+++ Document excerpt +++

'Breath as Refuge'
Meditation practice has been a refuge to me. No matter how intense the world feels, no matter the sorrow or pain or aggression that comes at me, I can take refuge in the one of the few autonomic processes one can control to bring ease to the nervous system: the breath. It's just there, breathing me no matter what. And having some sense of it, whether through the tip of my nostrils as cool air coming in and warm air coming out, or on the rise and fall of my belly, or the expansion and contraction of my ribs, it gives me a resting place. A focus. A buoy on sometimes turbulent waters.
If my mind wanders, which it invariably does, I can just gently come back to the breath. If my mind wanders one thousand times…well…I’ll just come back one thousand and one. It's no big deal. There isn’t a cruel meditation master telling me I’m doing it wrong. Its no big deal. I’m alive and just trying to show up to this one precious life with as much wakefulness as possible. I want to live it frame by frame. With compassion, gentle and being upright.

+++ Data extract +++

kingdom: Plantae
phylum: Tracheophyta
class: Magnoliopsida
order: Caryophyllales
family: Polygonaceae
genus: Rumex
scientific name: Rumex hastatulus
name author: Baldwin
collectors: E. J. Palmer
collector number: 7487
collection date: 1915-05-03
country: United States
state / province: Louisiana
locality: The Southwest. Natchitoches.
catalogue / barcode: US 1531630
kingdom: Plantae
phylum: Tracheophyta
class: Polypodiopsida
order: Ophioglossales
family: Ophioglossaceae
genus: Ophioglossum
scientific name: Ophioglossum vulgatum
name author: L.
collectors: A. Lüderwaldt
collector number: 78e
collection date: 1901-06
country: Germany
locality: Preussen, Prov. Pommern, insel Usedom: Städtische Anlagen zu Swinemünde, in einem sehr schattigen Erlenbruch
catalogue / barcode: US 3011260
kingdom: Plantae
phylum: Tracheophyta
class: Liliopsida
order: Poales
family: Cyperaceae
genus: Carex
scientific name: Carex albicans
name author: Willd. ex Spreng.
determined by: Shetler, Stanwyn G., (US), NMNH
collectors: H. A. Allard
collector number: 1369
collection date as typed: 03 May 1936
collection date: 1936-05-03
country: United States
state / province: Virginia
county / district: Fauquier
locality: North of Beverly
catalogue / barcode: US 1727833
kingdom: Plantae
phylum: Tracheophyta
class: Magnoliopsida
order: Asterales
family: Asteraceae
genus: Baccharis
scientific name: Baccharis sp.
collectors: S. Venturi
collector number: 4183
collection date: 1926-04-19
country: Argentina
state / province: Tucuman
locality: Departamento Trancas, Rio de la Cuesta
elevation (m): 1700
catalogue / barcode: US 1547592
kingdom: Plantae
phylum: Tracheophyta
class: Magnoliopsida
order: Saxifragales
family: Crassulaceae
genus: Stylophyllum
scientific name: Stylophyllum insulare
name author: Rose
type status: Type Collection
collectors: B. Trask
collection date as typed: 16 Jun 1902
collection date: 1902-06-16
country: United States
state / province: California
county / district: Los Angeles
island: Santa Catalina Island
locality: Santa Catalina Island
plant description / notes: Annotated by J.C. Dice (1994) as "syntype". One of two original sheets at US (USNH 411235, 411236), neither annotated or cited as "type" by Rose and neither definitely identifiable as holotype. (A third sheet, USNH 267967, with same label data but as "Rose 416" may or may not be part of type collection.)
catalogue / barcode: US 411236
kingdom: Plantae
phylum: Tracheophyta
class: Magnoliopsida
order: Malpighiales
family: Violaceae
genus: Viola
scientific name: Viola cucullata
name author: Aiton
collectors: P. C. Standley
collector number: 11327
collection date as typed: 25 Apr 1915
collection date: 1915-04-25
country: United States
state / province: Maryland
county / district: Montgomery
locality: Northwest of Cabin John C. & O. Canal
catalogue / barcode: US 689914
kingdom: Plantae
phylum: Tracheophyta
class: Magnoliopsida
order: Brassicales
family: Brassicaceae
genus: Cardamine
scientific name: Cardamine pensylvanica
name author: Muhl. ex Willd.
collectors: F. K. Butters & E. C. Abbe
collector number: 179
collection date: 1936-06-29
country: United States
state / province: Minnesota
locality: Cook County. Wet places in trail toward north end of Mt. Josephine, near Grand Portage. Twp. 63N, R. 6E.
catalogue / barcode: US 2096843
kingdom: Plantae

+++

§ Aim of the task
Continue the piece on the breath as a refuge in meditation, writing what follows its final sentence.

§ Output of the task
When we sit together in Akumal, we will have the opportunity to be with all of our experience with compassion. We will have a space to catch up with ourselves, unburdened by the constant pressures of our day-to-day obligations. We will sit with our sorrows and joys in an incredibly rich and healing setting. Retreat is one of the greatest gifts we can do for ourselves.